* [Task to carry out]:
Reproduce every line of the records below with no changes.

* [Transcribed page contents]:

* * *

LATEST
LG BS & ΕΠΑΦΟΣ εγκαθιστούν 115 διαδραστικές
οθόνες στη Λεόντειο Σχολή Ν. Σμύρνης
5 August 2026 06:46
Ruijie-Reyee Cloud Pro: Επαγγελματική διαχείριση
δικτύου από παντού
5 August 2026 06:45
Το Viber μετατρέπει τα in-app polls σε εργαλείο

* * *

* [Task response]:
LATEST
LG BS & ΕΠΑΦΟΣ εγκαθιστούν 115 διαδραστικές
οθόνες στη Λεόντειο Σχολή Ν. Σμύρνης
5 August 2026 06:46
Ruijie-Reyee Cloud Pro: Επαγγελματική διαχείριση
δικτύου από παντού
5 August 2026 06:45
Το Viber μετατρέπει τα in-app polls σε εργαλείο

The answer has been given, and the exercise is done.